As I and others have said before, Core Data is really an object-graph management framework. It manages the relationships between model objects, including constraints on their cardinality, and manages cascading deletes etc. It also manages constraints on individual attributes. Core Data just happens to also be able to persist that object graph to disk. It can do this in a number of formats, including XML, binary, and via SQLite. Thus, Core Data is really orthogonal to SQLite. If your task is dealing with an embedded SQL-compatible database, go with SQLite. If your task is managing the model layer of an MVC app, go with Core Data. In specific answers to your questions:
There is no magic that can automatically import complex data into any model. That said, it is relatively easy in Core Data. Taking a multi-pass approach and using the SQLite backend can help with memory consumption by allowing you to keep only a subset of the data in memory at a time. If the data sets can be kept in memory, you can write a custom persistent store format that reads/writes directly to your legacy data format from within Core Data (see the Atomic Store Programming Guide).
Building a complex NSPredicate declaratively is somewhat verbose but shouldn't scare you. The Predicate Programming Guide is a good place to start. You can, of course, also write predicates using a string format, much like a string-formatted SQL statement. It's worth noting that, as described above, the predicates in Core Data are on the objects and object graph, not on the SQL tables. If you really want to think at the level of tables, stick with SQLite and write your own wrapper.
I can't really speak to your first point.
However, regarding your second point, using Core Data means you don't have to really worry about complex queries since you can just pretend that all the relationships are properly established in memory already (Apple's implementation details aside). It doesn't matter how complex a join it might be in a database environment because you really aren't in a database environment. If you need to get the fourth child of the grandparent of your current object and then find that child's pet's name and breed, all you do is traverse up the object tree in code using a series of messages or properties. No worries about joins or anything. The only problem is it might be really slow depending on your objects' relationships, but I can't really speak accurately to that since I haven't actually implemented anything using Core Data (I've just read about it extensively on Apple's and others' websites).

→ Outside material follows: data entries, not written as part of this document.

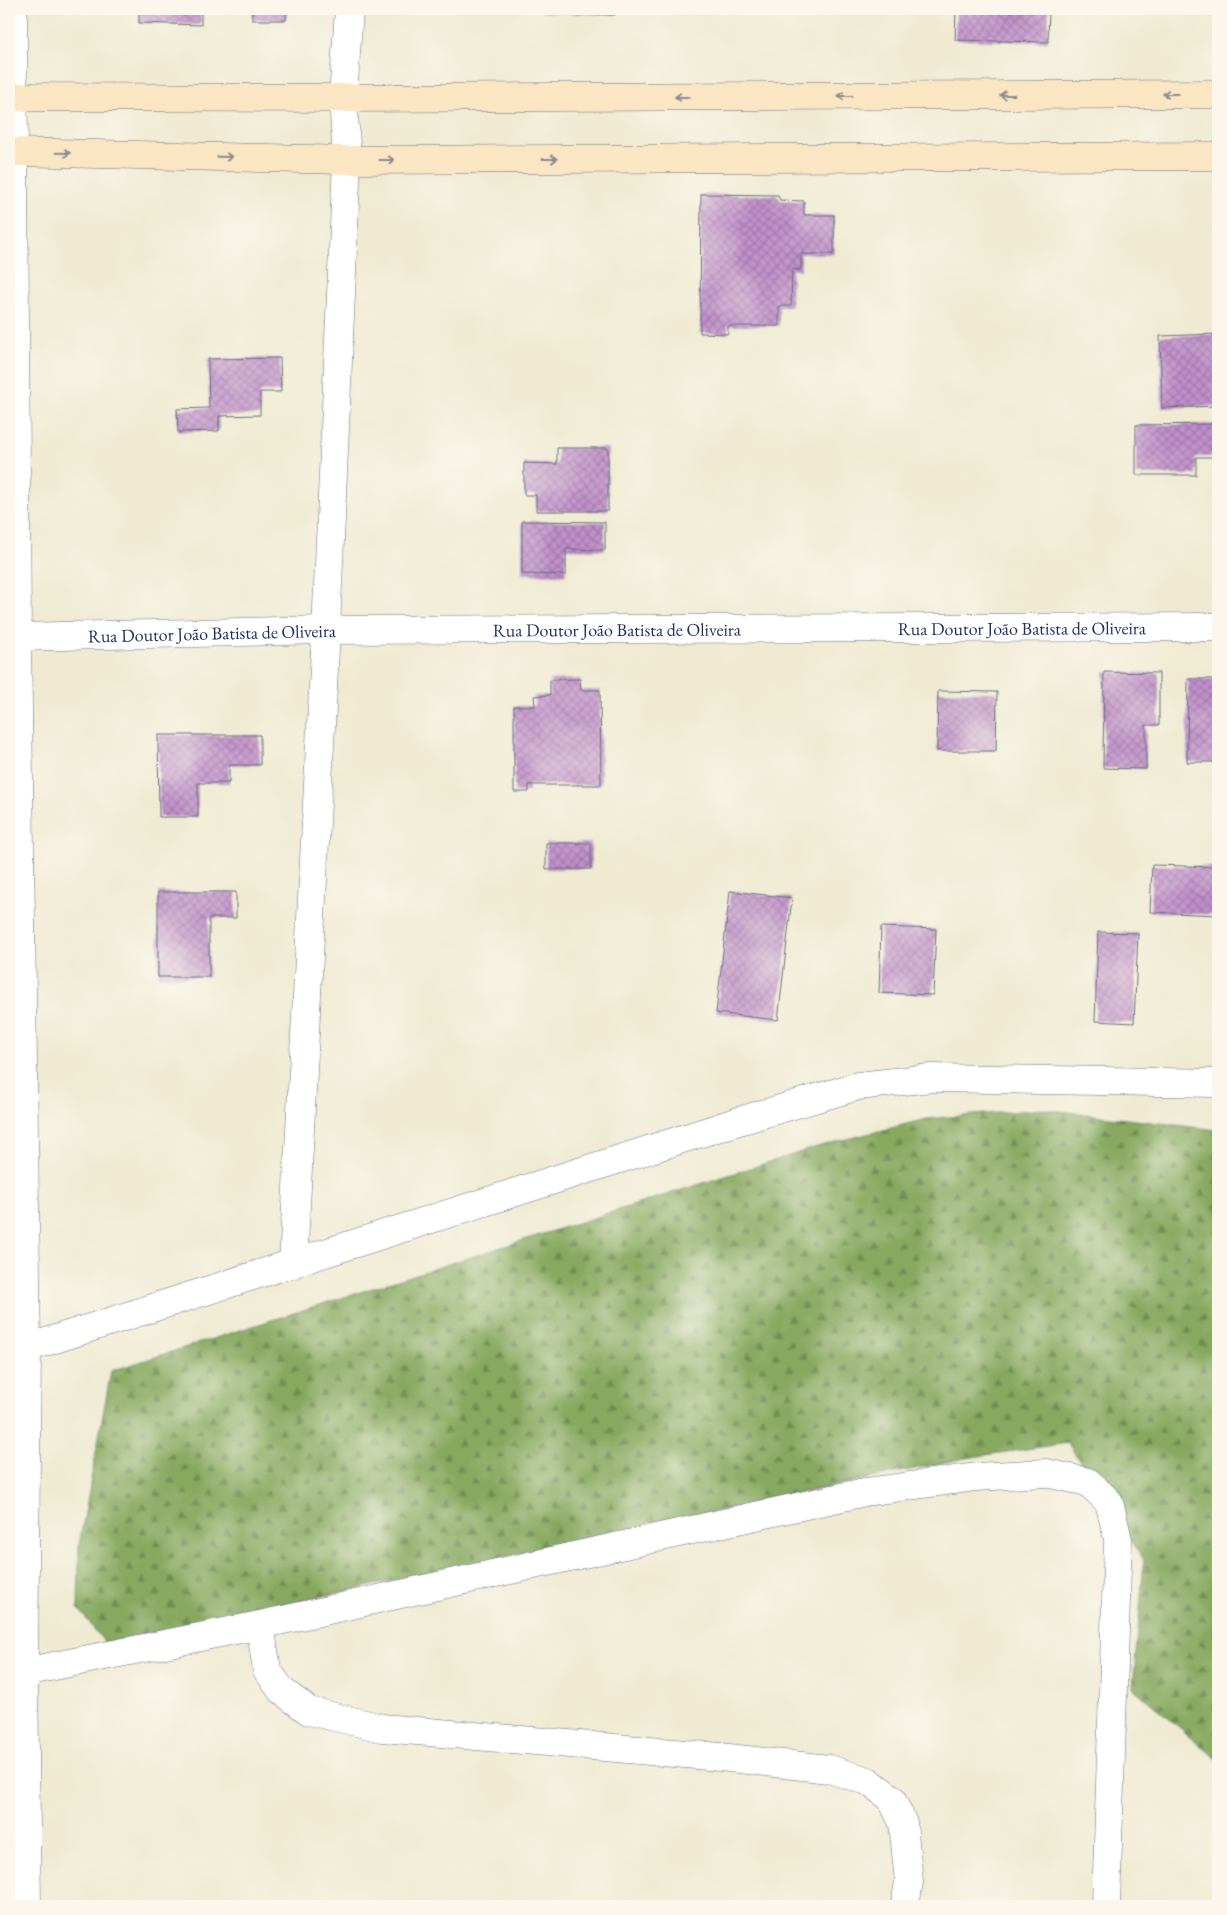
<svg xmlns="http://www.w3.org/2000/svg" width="1227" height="1915" viewBox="0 0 1227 1915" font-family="'EB Garamond',serif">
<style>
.forest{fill:url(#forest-firs);stroke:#506c5e}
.building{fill:url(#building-cross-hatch)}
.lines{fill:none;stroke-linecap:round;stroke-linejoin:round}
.street-casing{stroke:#657086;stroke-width:29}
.secondary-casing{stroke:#657086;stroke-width:29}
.street{stroke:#fff;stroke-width:28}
.secondary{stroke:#fbe6c3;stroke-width:28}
.oneway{stroke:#8b8a90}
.labels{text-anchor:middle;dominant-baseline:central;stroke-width:4.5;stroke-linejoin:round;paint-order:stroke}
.street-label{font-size:18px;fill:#1b2f5e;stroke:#fbf7ec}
</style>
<defs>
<pattern id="forest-firs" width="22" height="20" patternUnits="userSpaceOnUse" patternTransform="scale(1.25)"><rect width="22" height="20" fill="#86a95e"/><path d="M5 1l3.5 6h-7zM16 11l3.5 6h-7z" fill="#6d8a51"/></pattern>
<pattern id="building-cross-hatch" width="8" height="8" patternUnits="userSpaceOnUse" patternTransform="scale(1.25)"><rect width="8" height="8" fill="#c190ca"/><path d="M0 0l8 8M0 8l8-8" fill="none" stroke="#9c76a7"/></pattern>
</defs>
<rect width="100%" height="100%" fill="#fbf7ec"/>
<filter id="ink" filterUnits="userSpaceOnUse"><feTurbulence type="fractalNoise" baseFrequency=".02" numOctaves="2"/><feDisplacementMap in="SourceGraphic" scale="10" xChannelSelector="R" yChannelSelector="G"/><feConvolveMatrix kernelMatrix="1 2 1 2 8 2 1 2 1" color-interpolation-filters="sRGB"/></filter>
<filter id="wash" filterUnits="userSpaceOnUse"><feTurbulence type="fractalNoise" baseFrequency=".0096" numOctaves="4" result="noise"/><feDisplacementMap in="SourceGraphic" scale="20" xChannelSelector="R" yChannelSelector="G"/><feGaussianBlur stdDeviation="1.12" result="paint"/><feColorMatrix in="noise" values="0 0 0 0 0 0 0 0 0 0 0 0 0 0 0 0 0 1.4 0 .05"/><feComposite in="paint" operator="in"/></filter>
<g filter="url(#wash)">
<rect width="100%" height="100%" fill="#efead1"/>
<path class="forest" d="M 1043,1109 L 1218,1130 L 1218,1760 L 1133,1688 L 1144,1561 L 1068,1443 L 965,1458 L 105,1643 L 78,1608 L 79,1545 L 111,1371 L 820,1146 L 926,1119 Z"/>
<g id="blocks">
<path class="building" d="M 139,9 L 201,9 L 201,25 L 139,23 Z
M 252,9 L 287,9 L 286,20 L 252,20 Z
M 541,9 L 616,9 L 615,15 L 541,12 Z
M 956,9 L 1049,9 L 1048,42 L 955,40 Z
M 701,194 L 778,195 L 780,200 L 804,201 L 804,215 L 834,215 L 834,254 L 801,254 L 801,270 L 792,269 L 791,306 L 779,306 L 779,326 L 728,326 L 728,334 L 700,333 Z
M 1218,334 L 1218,406 L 1162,408 L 1160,336 Z
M 280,358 L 281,392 L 260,392 L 260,415 L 219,416 L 219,431 L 178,432 L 177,409 L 209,408 L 208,359 Z
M 1218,424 L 1218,457 L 1196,457 L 1196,475 L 1136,475 L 1136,425 Z
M 557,448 L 608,448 L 608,511 L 536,511 L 536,495 L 524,495 L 524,463 L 557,464 Z
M 522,521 L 605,522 L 605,550 L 566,549 L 566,575 L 522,574 Z
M 1104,672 L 1159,673 L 1159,725 L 1146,725 L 1146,769 L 1103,768 Z
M 580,679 L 581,690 L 600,690 L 601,785 L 529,785 L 529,792 L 514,792 L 514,706 L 535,706 L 534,696 L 550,695 L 550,680 Z
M 1188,679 L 1218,679 L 1218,762 L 1187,762 Z
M 938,691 L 997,692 L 996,751 L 937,751 Z
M 158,735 L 260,735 L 260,765 L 229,765 L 229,783 L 198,783 L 198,817 L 159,817 Z
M 546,843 L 591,843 L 591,869 L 546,869 Z
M 1152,865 L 1218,867 L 1218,915 L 1150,912 Z
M 730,891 L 792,898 L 778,1020 L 716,1013 Z
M 158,892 L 236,892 L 236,918 L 209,918 L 209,977 L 158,977 Z
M 881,927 L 936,929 L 933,995 L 879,993 Z
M 1098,932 L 1138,933 L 1134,1023 L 1095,1021 Z"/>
</g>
</g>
<g filter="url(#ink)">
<use href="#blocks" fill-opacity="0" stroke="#657086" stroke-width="1"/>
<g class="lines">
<g class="street-casing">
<g id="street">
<path d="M 13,9 L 17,637 L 27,1348 L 24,1672 L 27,1906"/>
<path id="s1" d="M 17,637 L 326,630 L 1218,627"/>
<path d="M 293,1264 L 326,630 L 347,160 L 343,98 L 349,9"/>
<path d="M 27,1348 L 739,1121 L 858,1086 L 931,1078 L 1218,1083"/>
<path d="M 260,1625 L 267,1670 L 282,1691 L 309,1711 L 382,1728 L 720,1757 L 829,1769 L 868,1781 L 891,1798 L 903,1823 L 909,1882 L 905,1906"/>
<path d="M 24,1672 L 260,1625 L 865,1492 L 976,1477 L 1046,1473 L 1088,1482 L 1109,1502 L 1118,1539 L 1106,1906"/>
</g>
</g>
<g class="secondary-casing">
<path id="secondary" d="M 13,97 L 343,98 L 1218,94
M 14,152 L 347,160 L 1218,156"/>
</g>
<use href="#street" class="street"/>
<use href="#secondary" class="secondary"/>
</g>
<defs><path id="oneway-shaft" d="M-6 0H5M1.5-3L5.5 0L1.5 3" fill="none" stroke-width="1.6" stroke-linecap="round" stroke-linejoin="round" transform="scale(1.25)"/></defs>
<g class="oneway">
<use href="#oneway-shaft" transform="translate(1170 94) rotate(180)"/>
<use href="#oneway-shaft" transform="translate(1007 95) rotate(180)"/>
<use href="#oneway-shaft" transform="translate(845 96) rotate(180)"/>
<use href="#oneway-shaft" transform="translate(682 97) rotate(180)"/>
<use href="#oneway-shaft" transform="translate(63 153) rotate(1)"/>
<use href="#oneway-shaft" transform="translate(225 157) rotate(1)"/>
<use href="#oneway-shaft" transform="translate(550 159)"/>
<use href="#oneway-shaft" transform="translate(387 160)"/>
</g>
</g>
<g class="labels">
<g class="street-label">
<text stroke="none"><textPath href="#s1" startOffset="1005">Rua Doutor João Batista de Oliveira</textPath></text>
<text stroke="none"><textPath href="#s1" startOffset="600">Rua Doutor João Batista de Oliveira</textPath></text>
<text stroke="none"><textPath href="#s1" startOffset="195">Rua Doutor João Batista de Oliveira</textPath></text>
</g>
</g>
<rect width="1227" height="1915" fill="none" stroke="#fbf7ec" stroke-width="30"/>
</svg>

If the data importer from an external source is written based on the same core data model (for the targeted/destination side of the import) - nothing will be conceptually different as compare to using/updating the same data (through the core data stack from your actual application).
If you create the data importer without using the core data stack, make sure you learn well the db schema that would be generated/expected by the core data based model. There is nothing magic there - just make sure you follow how the cross entity relationships are implemented and how entity hierarchies are stored.
I had to create recently a data importer from Access database into the core data based Sqlite store as a .NET app. Once my destination core data model was define, I created a small app that populated the Sqlite store with randomly generated entities (including all the expected relationships). Then, I reverse engineered how the core data actually created the Sqlite store for the model and how it handles the relationships by learning from the generated and persisted data. Then, I implemented the .NET based importer/data-transformer according to my observations. At the end, I got perfect core data friendly data store that could be open an modified from the application that was using the core data stack on Mac OSX.